» TASK:
Copy out all the data below word for word, leaving out the pictures.

» INPUT DATA:
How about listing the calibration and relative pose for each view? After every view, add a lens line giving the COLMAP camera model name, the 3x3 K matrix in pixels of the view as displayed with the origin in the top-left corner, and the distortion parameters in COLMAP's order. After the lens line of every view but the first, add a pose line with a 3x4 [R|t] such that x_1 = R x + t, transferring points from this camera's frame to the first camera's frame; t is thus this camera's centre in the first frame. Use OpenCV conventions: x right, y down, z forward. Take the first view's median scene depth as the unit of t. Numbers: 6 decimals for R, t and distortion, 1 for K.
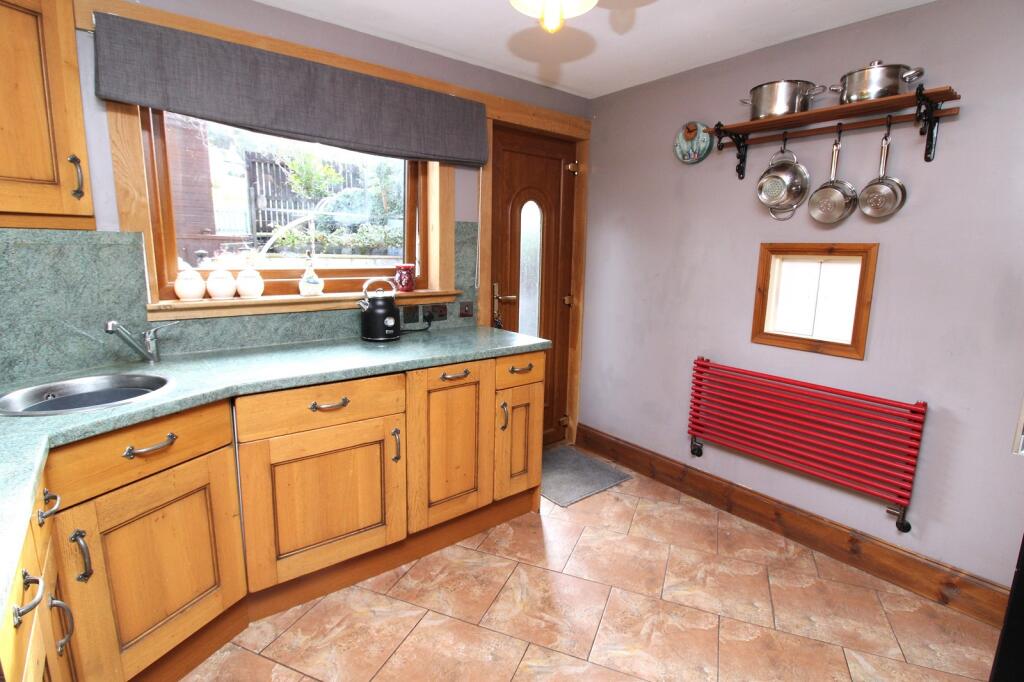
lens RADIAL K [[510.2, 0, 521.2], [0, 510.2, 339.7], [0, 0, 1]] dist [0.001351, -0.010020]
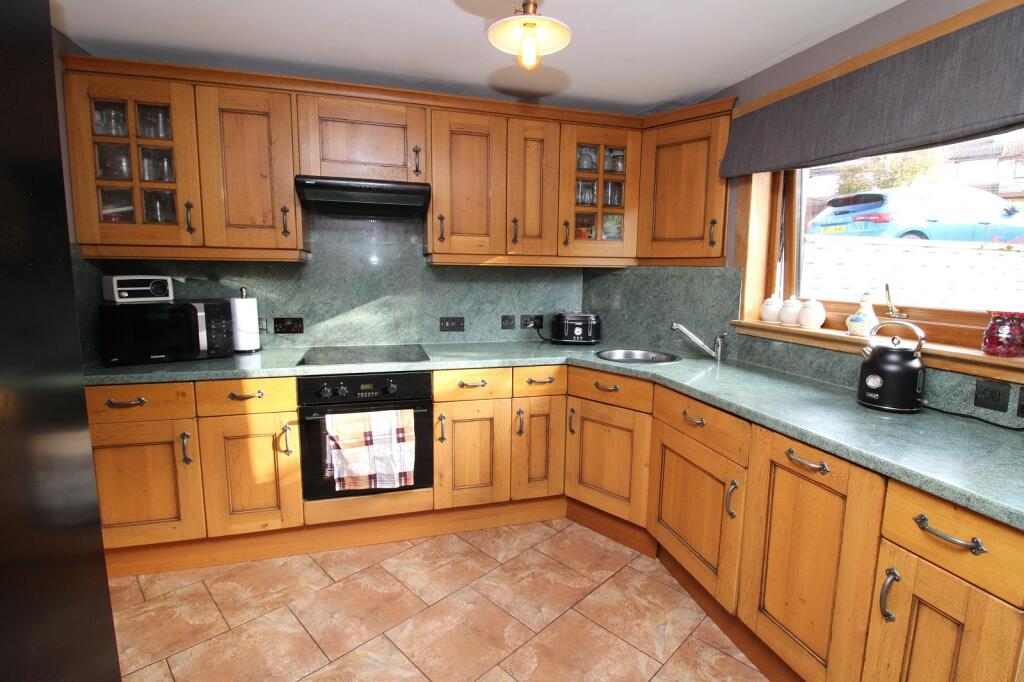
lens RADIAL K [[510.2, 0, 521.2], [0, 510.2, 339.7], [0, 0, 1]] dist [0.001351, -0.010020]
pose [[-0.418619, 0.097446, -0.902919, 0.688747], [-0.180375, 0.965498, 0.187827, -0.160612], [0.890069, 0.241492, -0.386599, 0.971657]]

» TASK RESPONSE:
How about listing the calibration and relative pose for each view? After every view, add a lens line giving the COLMAP camera model name, the 3x3 K matrix in pixels of the view as displayed with the origin in the top-left corner, and the distortion parameters in COLMAP's order. After the lens line of every view but the first, add a pose line with a 3x4 [R|t] such that x_1 = R x + t, transferring points from this camera's frame to the first camera's frame; t is thus this camera's centre in the first frame. Use OpenCV conventions: x right, y down, z forward. Take the first view's median scene depth as the unit of t. Numbers: 6 decimals for R, t and distortion, 1 for K.
lens RADIAL K [[510.2, 0, 521.2], [0, 510.2, 339.7], [0, 0, 1]] dist [0.001351, -0.010020]
lens RADIAL K [[510.2, 0, 521.2], [0, 510.2, 339.7], [0, 0, 1]] dist [0.001351, -0.010020]
pose [[-0.418619, 0.097446, -0.902919, 0.688747], [-0.180375, 0.965498, 0.187827, -0.160612], [0.890069, 0.241492, -0.386599, 0.971657]]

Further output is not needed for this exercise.